> [Dataset excerpt]
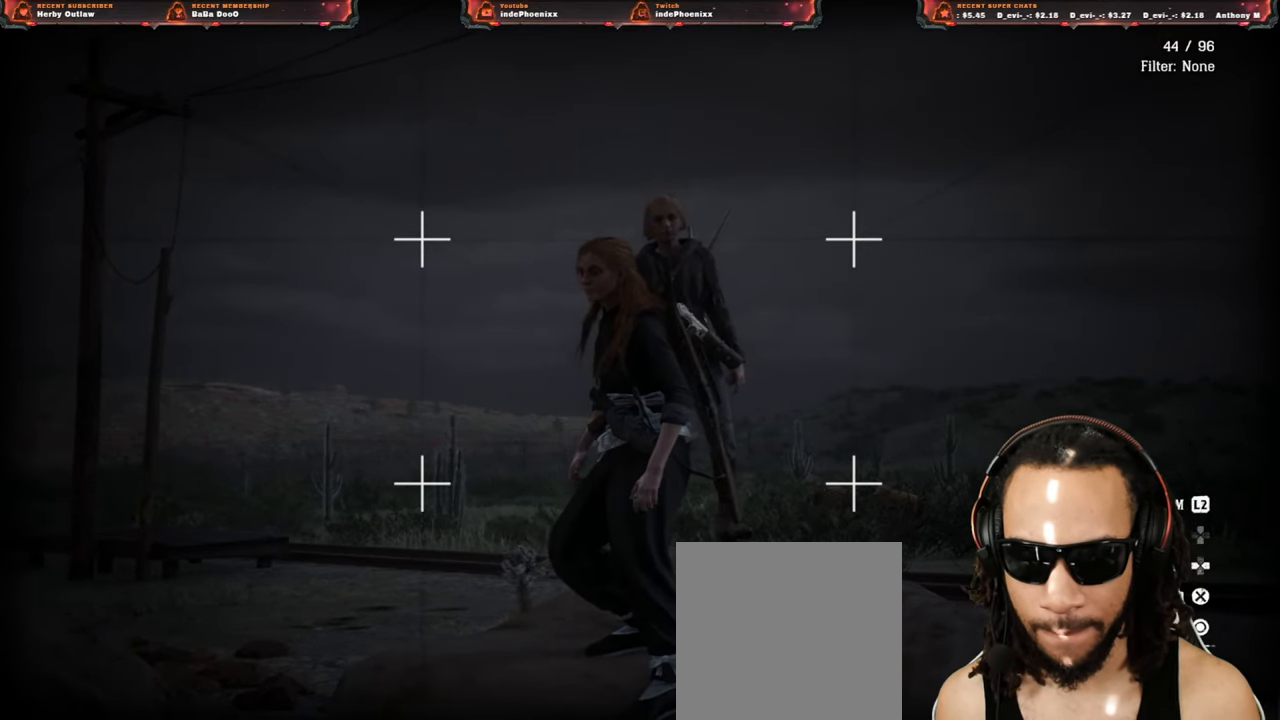
{"buttons": [], "left_stick": "down-left", "right_stick": "center", "events": []}
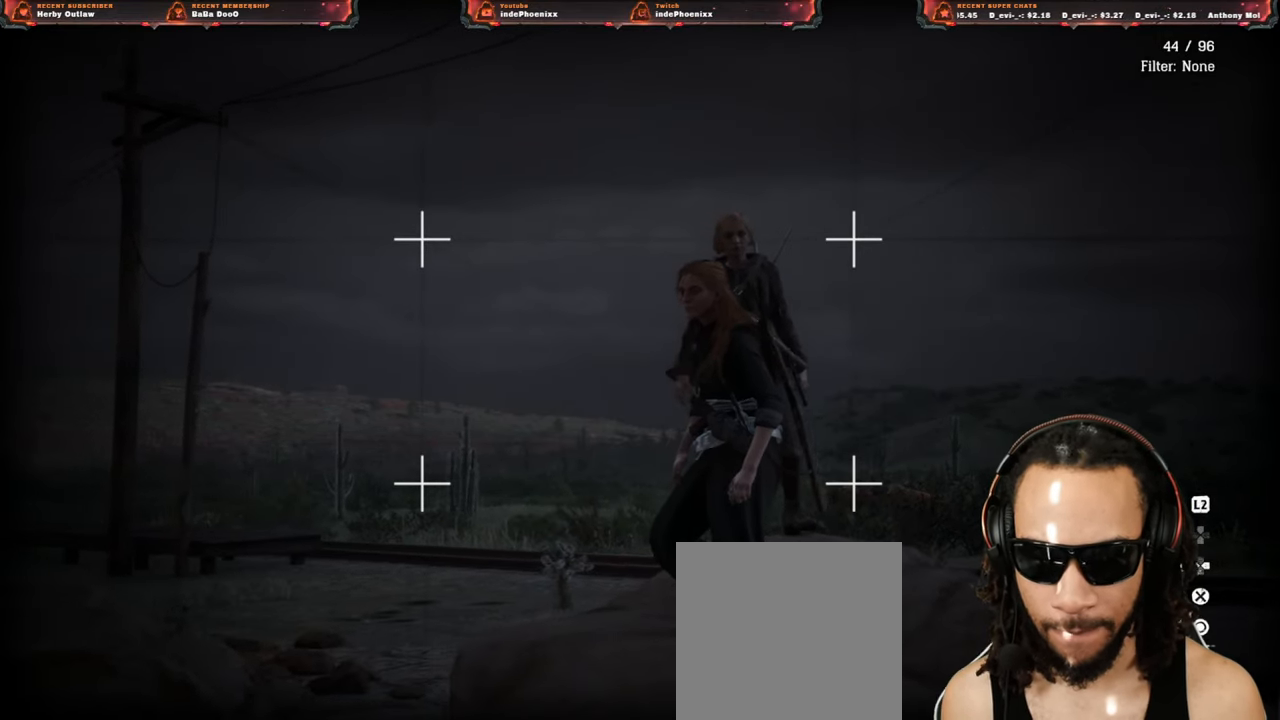
{"buttons": [], "left_stick": "center", "right_stick": "center", "events": [[50, "right_stick", "right"], [150, "right_stick", "center"], [467, "left_stick", "center"]]}
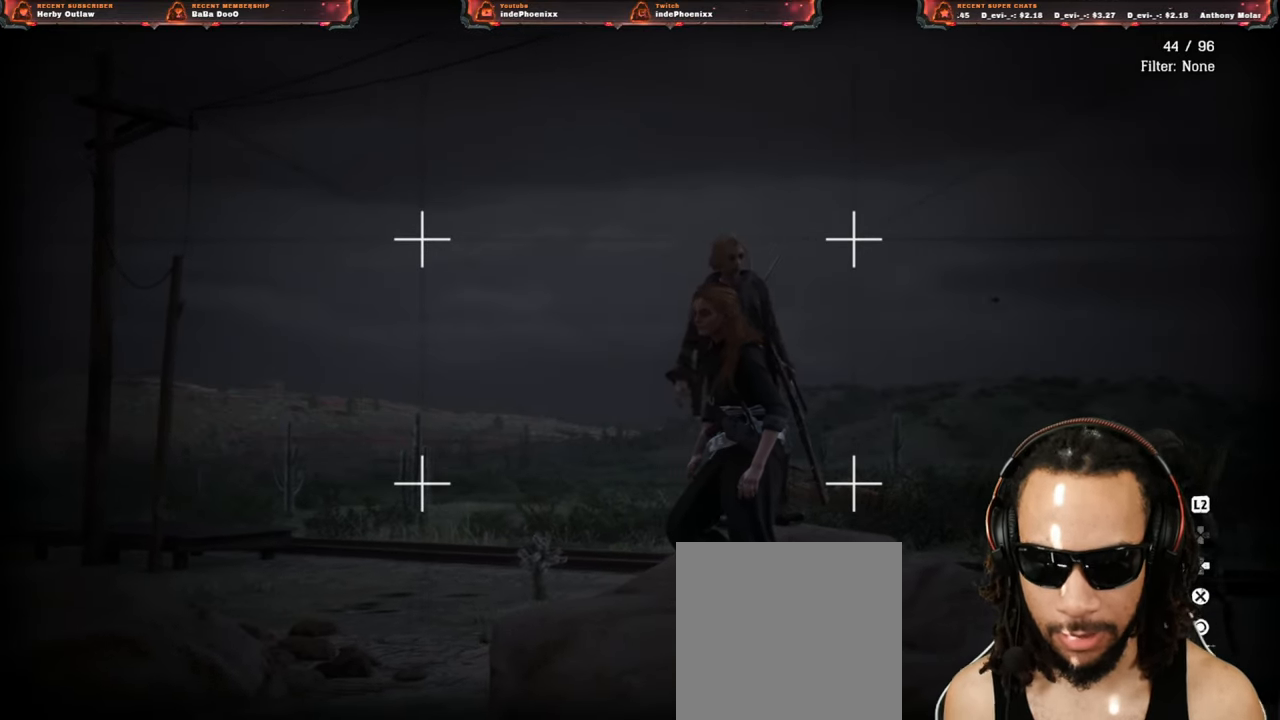
{"buttons": [], "left_stick": "center", "right_stick": "center", "events": []}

> [Exercise brief]
Although the material contains pictures, only the lines are to be written out, exactly as they stand.

> [Solution to this task]
{"buttons": [], "left_stick": "down-left", "right_stick": "center", "events": []}
{"buttons": [], "left_stick": "center", "right_stick": "center", "events": [[50, "right_stick", "right"], [150, "right_stick", "center"], [467, "left_stick", "center"]]}
{"buttons": [], "left_stick": "center", "right_stick": "center", "events": []}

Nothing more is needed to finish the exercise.